Indien de melder de anti-mask-eigenschap bezit, kunnen drie weer-
standen alle toestanden bewaken (OK, alarm, sabotage, gemaskeerd).
De zone kan zoals elke andere zone moeten worden geprogrammeerd
(bijv. onmiddellijk), maar moet de eigenschap „Maskering" toegewezen
krijgen.
Opmerking: bedradingsvoorbeelden vindt u in de installatieaanwijzing
van de centrale.
3.) AUX-AANSLUITING
Extra spanningsaansluitingen voor de voorziening van externe melders
en uitgangen (+12 V DC / 0 V).
4.) AANSLUITING VOOR DE NOODSTROOMACCU 7AH/17AH
5.) AANSLUITING VOOR DE 13,8 V DC-SPANNINGSVOORZIENING
6.) AUX-AANSLUITING
Extra spanningsaansluitingen voor de voorziening van externe melders
en uitgangen (+12 V DC / 0 V).
7.) AUX FOUT LED
Brandt als de zekering geactiveerd is.
8.) UITGANG (OPTIONEEL)
In de voorinstelling schakelt de uitgang van 0 V naar 12 V (+1). De
maximale stroom bedraagt daarbij 500 mA. De uitgang kan ook naar
wens bij de programmering worden geïnverteerd. De uitgang -1 wordt
niet gebruikt.
9.) BEDRADING VAN DE LUIDSPREKERS (OPTIONEEL)

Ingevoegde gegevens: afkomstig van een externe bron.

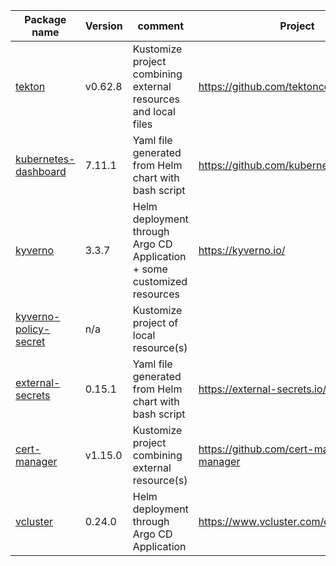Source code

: | Package name                                   | Version | comment                                                                 | Project                                      |
|------------------------------------------------|---------|-------------------------------------------------------------------------|----------------------------------------------|
| [tekton](tekton)                               | v0.62.8 | Kustomize project combining external resources and local files          | https://github.com/tektoncd/pipeline/        |
| [kubernetes-dashboard](kubernetes-dashboard)   | 7.11.1  | Yaml file generated from Helm chart with bash script                    | https://github.com/kubernetes/dashboard      |
| [kyverno](kyverno)                             | 3.3.7   | Helm deployment through Argo CD Application + some customized resources | https://kyverno.io/                          |
| [kyverno-policy-secret](kyverno-policy-secret) | n/a     | Kustomize project of local resource(s)                                  |                                              |
| [external-secrets](external-secrets)           | 0.15.1  | Yaml file generated from Helm chart with bash script                    | https://external-secrets.io/latest/          |
| [cert-manager](cert-manager)                   | v1.15.0 | Kustomize project combining external resource(s)                        | https://github.com/cert-manager/cert-manager |
| [vcluster](vcluster)                           | 0.24.0  | Helm deployment through Argo CD Application                             | https://www.vcluster.com/docs                |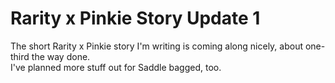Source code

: # Rarity x Pinkie Story Update 1

The short Rarity x Pinkie story I'm writing is coming along nicely, about one-third the way done.   
I've planned more stuff out for Saddle bagged, too.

Maximaal 2 externe 16 Ohm luidsprekers kunnen in serie worden
aangesloten. Het volume wordt op de printplaat aan de potentiometer
geregeld.
10.) VOLUME POTENTIOMETER
Voor de instelling van het volume van externe luidsprekers.
11.) BUS FOUT LED
Brandt als de zekering geactiveerd is.
12.) BUSINGANG
De eerste uitbreiding aan de bus wordt via de aansluiting NODE
NETWORK IN (busingang) met de centrale verbonden.
Elke volgende uitbreiding wordt aan NODE NETWORK OUT
(busuitgang) van de voorziene uitbreiding aangesloten.
Opmerking: de maximale afstand van de verste verwijderde
uitbreiding mag niet groter zijn dan 1 km.